Methods:  Clinical and hemodynamic variables were assessed in 484 consecutive patients presenting with WHO group 1 PAH. The primary outcome measure was time to all-cause mortality over 5 years from the index presentation (data available in all). Follow-up was censored at the time of lung or heart/lung transplant in 21 patients or at 5 years. Predictors of mortality were assessed sequentially using Cox models, with the step-wise incorporation of clinical variables, echocardiographic, and catheterization findings. Results were further compared with the REVEAL (Registry to Evaluate Early and Long-term Pulmonary Arterial Hypertension Disease Management) prediction score.

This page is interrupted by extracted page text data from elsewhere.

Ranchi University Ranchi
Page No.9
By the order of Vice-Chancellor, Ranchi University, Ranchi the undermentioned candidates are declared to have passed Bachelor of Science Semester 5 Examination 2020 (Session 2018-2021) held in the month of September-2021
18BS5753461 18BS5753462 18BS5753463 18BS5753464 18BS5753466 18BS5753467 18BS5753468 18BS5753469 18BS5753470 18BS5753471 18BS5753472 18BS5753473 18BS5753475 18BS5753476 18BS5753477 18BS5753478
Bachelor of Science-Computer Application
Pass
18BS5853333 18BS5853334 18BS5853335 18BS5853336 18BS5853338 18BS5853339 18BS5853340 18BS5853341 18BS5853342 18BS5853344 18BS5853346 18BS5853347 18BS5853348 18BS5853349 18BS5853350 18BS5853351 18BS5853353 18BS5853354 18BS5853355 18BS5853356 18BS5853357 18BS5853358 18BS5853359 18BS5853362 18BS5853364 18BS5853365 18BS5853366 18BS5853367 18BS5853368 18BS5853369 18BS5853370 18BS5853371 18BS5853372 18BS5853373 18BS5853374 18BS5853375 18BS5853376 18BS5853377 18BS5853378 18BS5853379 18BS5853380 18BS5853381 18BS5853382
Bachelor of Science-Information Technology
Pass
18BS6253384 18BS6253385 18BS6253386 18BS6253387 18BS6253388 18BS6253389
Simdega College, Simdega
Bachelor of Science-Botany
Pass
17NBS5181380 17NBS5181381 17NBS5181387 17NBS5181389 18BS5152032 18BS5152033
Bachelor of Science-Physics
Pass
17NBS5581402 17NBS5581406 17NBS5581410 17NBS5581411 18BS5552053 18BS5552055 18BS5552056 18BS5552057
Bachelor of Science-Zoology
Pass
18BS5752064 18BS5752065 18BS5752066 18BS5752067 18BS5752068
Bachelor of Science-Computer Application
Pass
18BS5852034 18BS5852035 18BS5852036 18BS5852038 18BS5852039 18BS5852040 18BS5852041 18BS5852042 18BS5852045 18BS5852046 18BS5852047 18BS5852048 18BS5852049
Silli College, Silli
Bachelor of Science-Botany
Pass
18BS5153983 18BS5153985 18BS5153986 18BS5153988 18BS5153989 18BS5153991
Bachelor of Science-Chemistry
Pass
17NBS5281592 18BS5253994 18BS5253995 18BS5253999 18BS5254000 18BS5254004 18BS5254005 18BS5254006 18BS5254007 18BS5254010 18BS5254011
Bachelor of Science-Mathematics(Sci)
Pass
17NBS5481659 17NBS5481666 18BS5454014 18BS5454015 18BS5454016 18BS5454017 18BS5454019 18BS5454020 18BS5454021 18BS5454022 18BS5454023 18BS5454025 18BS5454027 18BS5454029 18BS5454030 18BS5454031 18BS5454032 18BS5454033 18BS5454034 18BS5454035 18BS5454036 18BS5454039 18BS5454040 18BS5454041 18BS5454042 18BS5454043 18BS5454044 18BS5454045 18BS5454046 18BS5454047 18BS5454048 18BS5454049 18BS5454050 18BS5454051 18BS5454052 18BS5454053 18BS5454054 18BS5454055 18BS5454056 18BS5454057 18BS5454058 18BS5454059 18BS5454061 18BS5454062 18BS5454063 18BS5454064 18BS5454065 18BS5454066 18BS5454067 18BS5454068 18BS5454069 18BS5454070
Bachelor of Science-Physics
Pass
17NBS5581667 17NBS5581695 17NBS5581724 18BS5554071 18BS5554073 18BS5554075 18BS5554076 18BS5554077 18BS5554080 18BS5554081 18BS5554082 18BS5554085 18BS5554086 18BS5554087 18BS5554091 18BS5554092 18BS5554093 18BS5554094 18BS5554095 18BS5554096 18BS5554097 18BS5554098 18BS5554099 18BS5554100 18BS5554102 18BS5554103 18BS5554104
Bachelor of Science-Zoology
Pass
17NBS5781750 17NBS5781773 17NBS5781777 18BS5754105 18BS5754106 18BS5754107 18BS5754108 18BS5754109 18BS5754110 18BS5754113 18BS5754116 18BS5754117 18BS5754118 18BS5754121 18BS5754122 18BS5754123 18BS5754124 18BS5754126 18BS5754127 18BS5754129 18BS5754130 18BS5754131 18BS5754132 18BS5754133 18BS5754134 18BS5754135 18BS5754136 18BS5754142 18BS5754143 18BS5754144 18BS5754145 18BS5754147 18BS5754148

Results:  Overall median survival was 237 weeks (95% CI, 196-266), corresponding to 1-year, 3-year, and 5-year survival rates of 81.1% (77.0, 84.7), 61.1% (56.5, 65.3), and 47.9% (43.2, 52.4), respectively. The prediction of mortality was improved incrementally by incorporating clinical and echocardiographic measures with a concordance index (c-index) of 0.84 compared with that of 0.60 with functional class alone. The REVEAL prediction score was validated independently in this cohort to predict both 1-year and 5-year mortality. It had a prediction c-index of 0.71.

Conclusions:  The integration of routine PAH clinical (predominantly noninvasive) parameters predicts long-term outcome better than functional class and, hence, should be incorporated into medical management decisions.